Thursday, November 17, 2011

A Downer.

Yesterday was the 4th anniversary of the day we lost our first baby. I was ten weeks along or so, and we were in Wichita, KS for a job interview. I think I'd be perfectly fine if I never had to set foot in Wichita again. I still think often about what our baby would have been like. For some reason, I've always thought it was a girl. That might be part of the reason I have a hard time thinking of naming a future baby girl the same name we had picked out for if our first if it were a girll. Logically, that doesn't make sense, but I guess I'm not always as logical as I think I am.

The feeling I remember the most was emptiness....and the feeling of not knowing. There's very little I hate more than not knowing whats going to happen. It had taken us a long time to get pregnant the first time, and I worried that even if I were able to get pregnant again, that I would be unable to sustain a pregnancy. Three months later we found out that we were pregnant with Noah. That was a very long first trimester.

At about 12 weeks, just as I was starting to think everything would be okay, we found out that Noah was a twin, but the other baby had gotten stuck over by my ovary (an ectopic pregnancy) and had died at about 6 weeks old. The doctors told us that they'd keep a careful eye on it with ultrasounds, but there was a chance that I'd have to have surgery to remove it, but if it were before Noah was 18 weeks, I might lose him too. Thankfully everything went as well as it possibly could have, and my body absorbed the other embryo over time, and I didn't need the surgery.

I often wonder what it would be like to have two little three-year-olds running around. What would Noah's twin have been like? Would they have been similar, or as opposite as Noah and William are?

When Noah turned one we started trying for baby number 2. That time it took 5 months. 5 really long months. After finding out I was pregnant for the 3rd time it was hard to get very excited about it. I remember going to the doctor the first time with William and having her ask me if I was excited. I told her, "If everything is going well, then yes, I'll be excited." She looked a little confused, but understood after she took my medical history. I feel guilty about the lack of excitement, but it's just not as easy to get excited about new pregnancies after what we've had to go through.

It's days like yesterday that I look at the two boys we have now and I'm particularly thankful for them. We spent what seems like a long time thinking we might not ever have them, that I'm so glad that they're there.


Wednesday, November 9, 2011

Happy Noah Day!



Tonight I sang Old MacDonald so many times I lost count, and ran out of animals. Well, at least animals that I knew what sound they make which is pretty important in the world of Old MacDonald. I got so desperate that we were singing about Old MacDonald having a mommy on his farm. Who knows...maybe he did? Either way, the mommy says "Love you."

Since my last post, Noah has turned the big 3! We had lots of fun on "Noah Day." He got all sorts of fun stuff- light sabers, a slide, a new fort ('cause every little boy needs a fort), an easel and a tricycle, among other things. He's still workin' on figuring out the tricycle. Right now he sits on it, and William pushes him around, which is pretty cute. Especially when they both laugh. I love it when they both laugh. Noah Day was also Lovely Jan's birthday, so we had her come over that night for steak (at Noah's request) and "ice goop cake" (ice cream cake, also at Noah's request.) She even played light sabers with him.








Noah's 3 year physical was a few days after his birthday. I know, happy birthday! Bleh. Who wants to go to the dr. for their birthday? Anyways, Noah's slightly below average height, and a little skinny butt. Shocker.

William is getting a little braver in his walking attempts. Today I saw him purposely walk to something. In the past he's kinda let go and taken a couple of steps while he's been distracted by something else. He's only 10 months so he's got time to figure out this walking thing.

William has overcome his issues with food textures. At least, the textures he was having a problem with before. He used to gag on his oatmeal, but now he doesn't have a problem with it.

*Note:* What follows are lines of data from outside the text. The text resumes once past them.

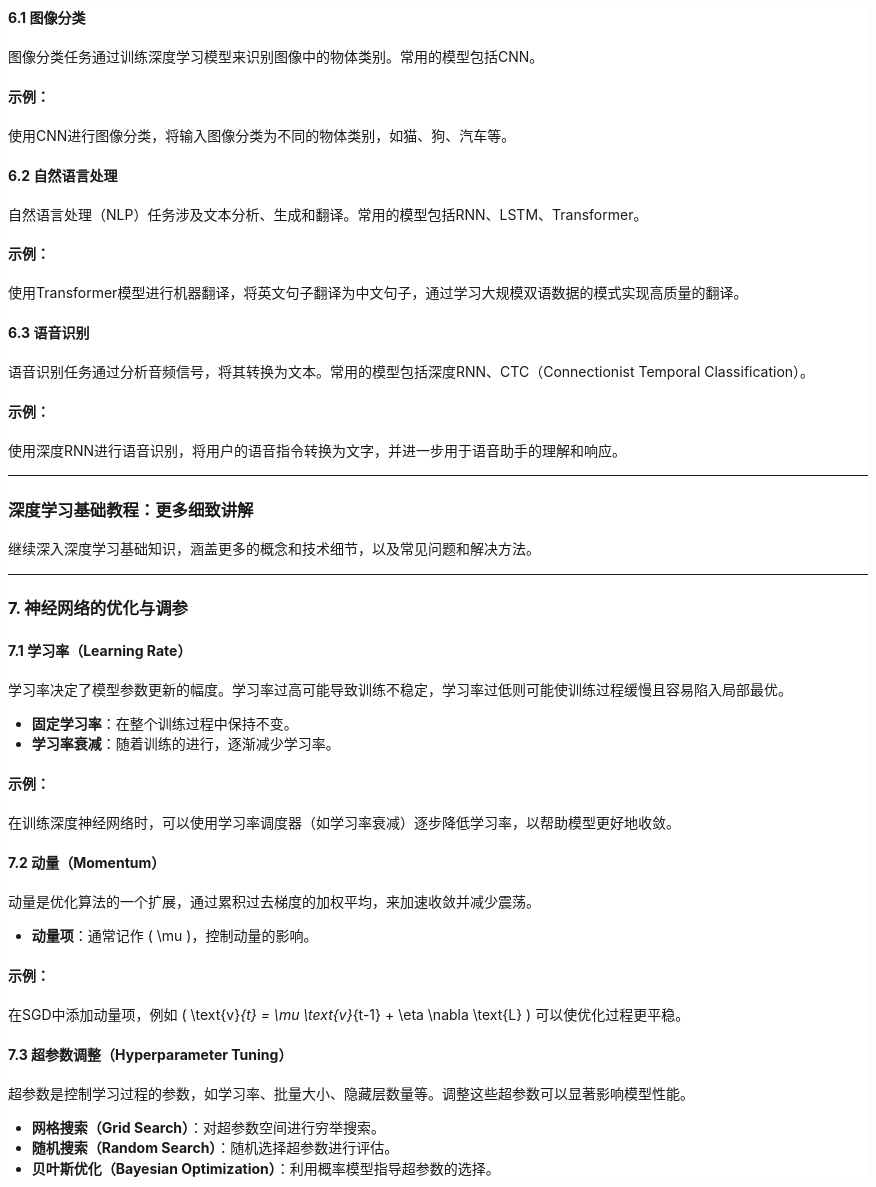 #### 6.1 图像分类

图像分类任务通过训练深度学习模型来识别图像中的物体类别。常用的模型包括CNN。

#### 示例：
使用CNN进行图像分类，将输入图像分类为不同的物体类别，如猫、狗、汽车等。

#### 6.2 自然语言处理

自然语言处理（NLP）任务涉及文本分析、生成和翻译。常用的模型包括RNN、LSTM、Transformer。

#### 示例：
使用Transformer模型进行机器翻译，将英文句子翻译为中文句子，通过学习大规模双语数据的模式实现高质量的翻译。

#### 6.3 语音识别

语音识别任务通过分析音频信号，将其转换为文本。常用的模型包括深度RNN、CTC（Connectionist Temporal Classification）。

#### 示例：
使用深度RNN进行语音识别，将用户的语音指令转换为文字，并进一步用于语音助手的理解和响应。

---

### 深度学习基础教程：更多细致讲解

继续深入深度学习基础知识，涵盖更多的概念和技术细节，以及常见问题和解决方法。

---

### 7. 神经网络的优化与调参

#### 7.1 学习率（Learning Rate）

学习率决定了模型参数更新的幅度。学习率过高可能导致训练不稳定，学习率过低则可能使训练过程缓慢且容易陷入局部最优。

- **固定学习率**：在整个训练过程中保持不变。
- **学习率衰减**：随着训练的进行，逐渐减少学习率。

#### 示例：
在训练深度神经网络时，可以使用学习率调度器（如学习率衰减）逐步降低学习率，以帮助模型更好地收敛。

#### 7.2 动量（Momentum）

动量是优化算法的一个扩展，通过累积过去梯度的加权平均，来加速收敛并减少震荡。

- **动量项**：通常记作 \( \mu \)，控制动量的影响。

#### 示例：
在SGD中添加动量项，例如 \( \text{v}_{t} = \mu \text{v}_{t-1} + \eta \nabla \text{L} \) 可以使优化过程更平稳。

#### 7.3 超参数调整（Hyperparameter Tuning）

超参数是控制学习过程的参数，如学习率、批量大小、隐藏层数量等。调整这些超参数可以显著影响模型性能。

- **网格搜索（Grid Search）**：对超参数空间进行穷举搜索。
- **随机搜索（Random Search）**：随机选择超参数进行评估。
- **贝叶斯优化（Bayesian Optimization）**：利用概率模型指导超参数的选择。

The kid will eat anything. I made chili the other night, and he even wanted and liked that. Could it possibly be that I lucked out and got two good eaters? Wouldn't that be nice?!

This last weekend was my birthday so we took a trip up north of Sacramento to Apple Hill. It was William's first experience in the car for longer than a few minutes. Oh boy.... He didn't do so hot. Not terrible, but not good either. It was only a 3 hour tour (ha, I crack myself up) which makes me a little nervous about flying with him to GA around Christmas. Maybe he'll be better when I'm holding him? I sure hope so.